This article is more than
1 year oldCongress faces a deadline of midnight on Saturday to pass a new budget before thousands of federal employees are placed on unpaid leave.
The Senate has forged ahead with plans for a temporary funding agreement - which House Republicans have opposed.
The two chambers of Congress are controlled by different parties.
The Republican-led House of Representatives failed to pass its own short-term spending bill on Friday, with 232 votes against the measure and 198 in favour.
More than a dozen of the most hard-line Republican representatives voted against its passage.
Their plan would have extended funding through the end of October but included deep spending cuts that would have made it a non-starter for Democrats, who run the Senate, as well as border provisions that many Democrats have opposed.
The conflicting House and Senate funding plans have increased the likelihood of a shutdown and have exposed deep rifts in the Republican party, with some lawmakers expressing exasperation at the hardline conservatives who have so far stood in the way of a funding deal.
California Republican Mike Garcia, for example, told Reuters that he felt "frustrated" as the shutdown loomed.
"We don't have a good position going into what would be a negotiation with the Senate," he said.
The Senate overwhelmingly passed a procedural vote on a short-term funding bill that has bipartisan support in the chamber. The bill would avoid a government shutdown until 17 November, giving Congress more time to reach a deal on a longer-term budget.
But for that bill to become law it would have to pass in the House, where at least nine hardline members of House Speaker Kevin McCarthy's narrow Republican majority have refused to support the stopgap measure.
That group has repeatedly threatened to remove Mr McCarthy as House Speaker if he relies on Democratic votes to work around their opposition and pass a funding bill without them.

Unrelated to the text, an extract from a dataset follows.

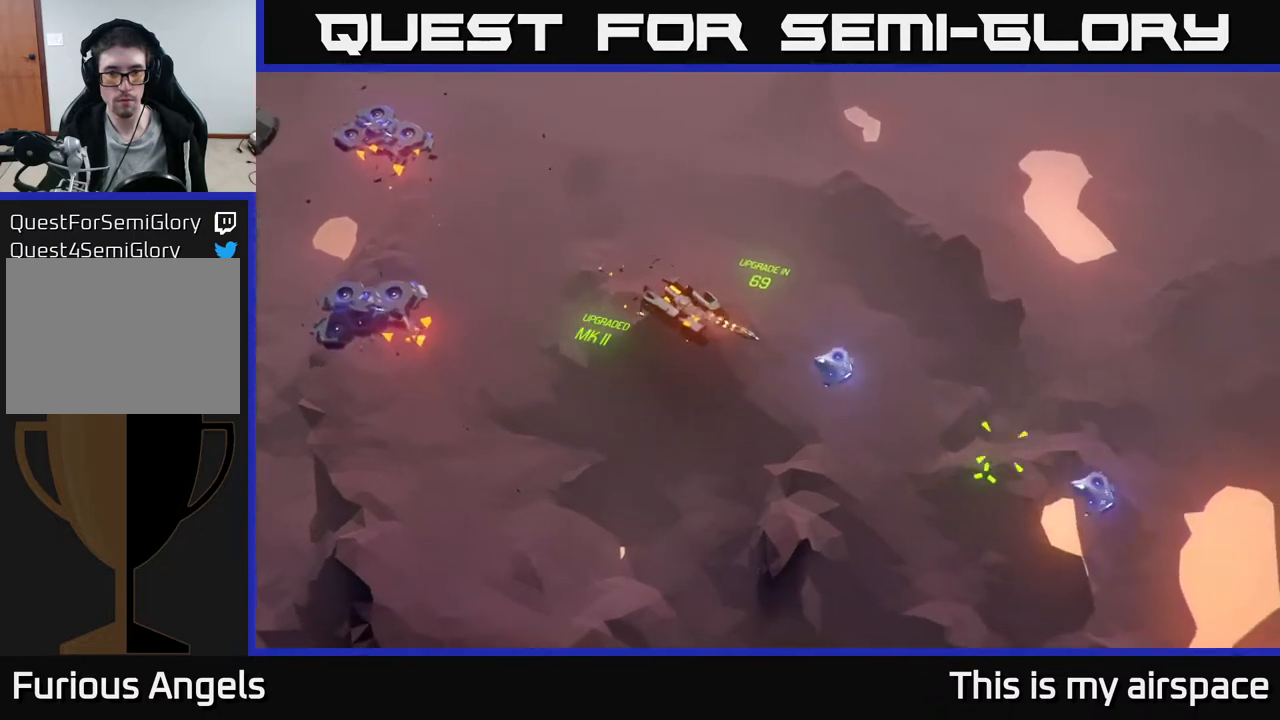
{"buttons": [], "left_stick": "left", "events": [[400, "left_stick", "left"]]}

On Friday, Matt Gaetz of Florida, who has been leading the charge against Mr McCarthy, said the stopgap measure "weakens the Republican position on strong border policies".
"I will be voting against this continuing resolution," he said.

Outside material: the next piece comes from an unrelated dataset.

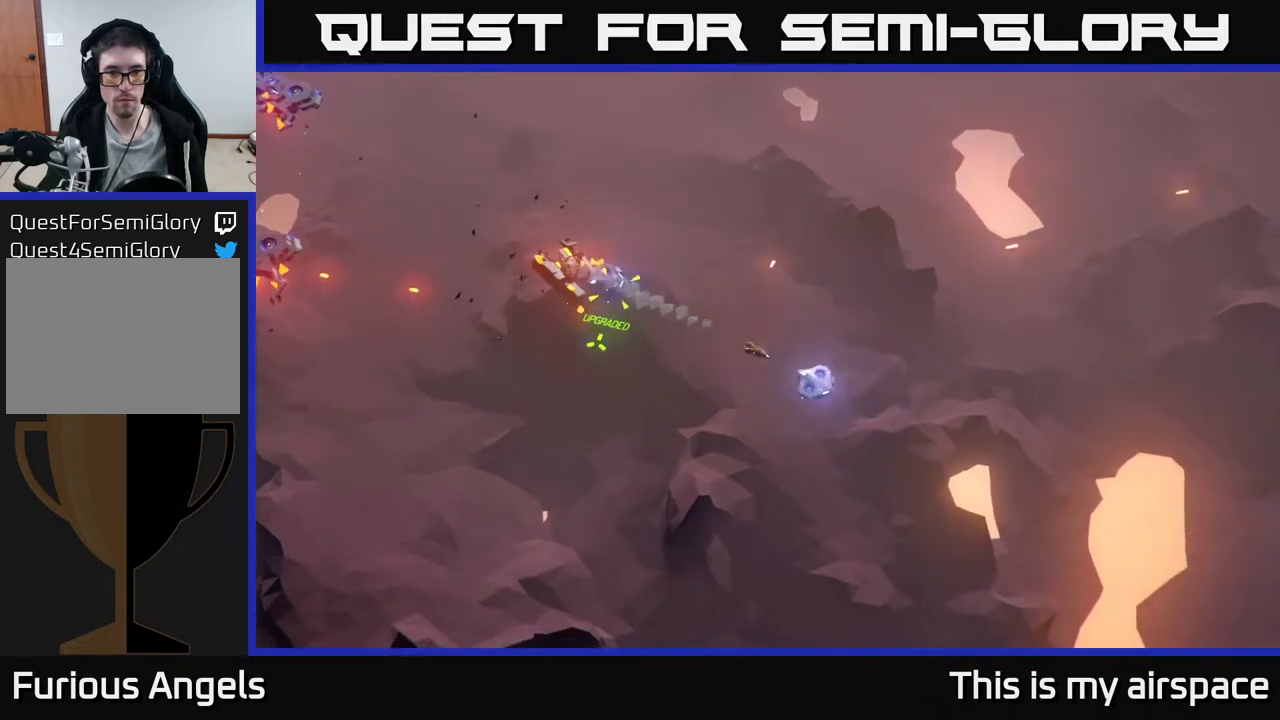
{"buttons": [], "left_stick": "down-left", "events": [[450, "left_stick", "down-left"]]}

Mr McCarthy has not committed to bringing the Senate's short-term funding bill to the House floor, but said a shutdown could be avoided if Democrats better addressed the issue of border security in that bill.
"Every member will have to go on record on where they stand," McCarthy told reporters on Friday morning. "Are they willing to secure the border or do they side with President Biden on an open border and vote against a measure to keep government open?"
President Joe Biden's top aide, Chief of Staff Jeff Zients, told NPR News that the White House was preparing for the possibility that a last-minute deal will be cut on Saturday.
But he added that Mr Biden has no plans to personally meet Mr McCarthy.
"There's no need for a meeting right now. The meeting that has to take place is in the House of Representatives - where House Republicans come together and fund the government."
In recent months, Mr McCarthy has seen a growing ideological gulf between the moderate and right wings of his caucus.
That right-wing flank only accounts for a handful of members, but in a chamber that Republicans control by only nine seats they hold an out-sized power over proceedings.
"This is not an impossible puzzle to solve," Democratic Senate Majority Leader Chuck Schumer said. "Speaker McCarthy needs to stop letting the Maga radicals drive his decisions."
Fiercely opposed to anything that resembles business as usual in Washington, the hardline members demand that the party deliver on spending cuts and what they call conservative priorities.
That means Mr McCarthy may need to look to the opposing party to bail him out and support a short-term spending bill.
Working with Democrats is all but assured to trigger a so-called motion to vacate, the first step in forcing a vote to oust him as Speaker.
Economists have also warned that a government shutdown could damage the US economy, with Moody's warning that it could hurt the US credit rating and "underscore the weakness of US institutional and governance strength".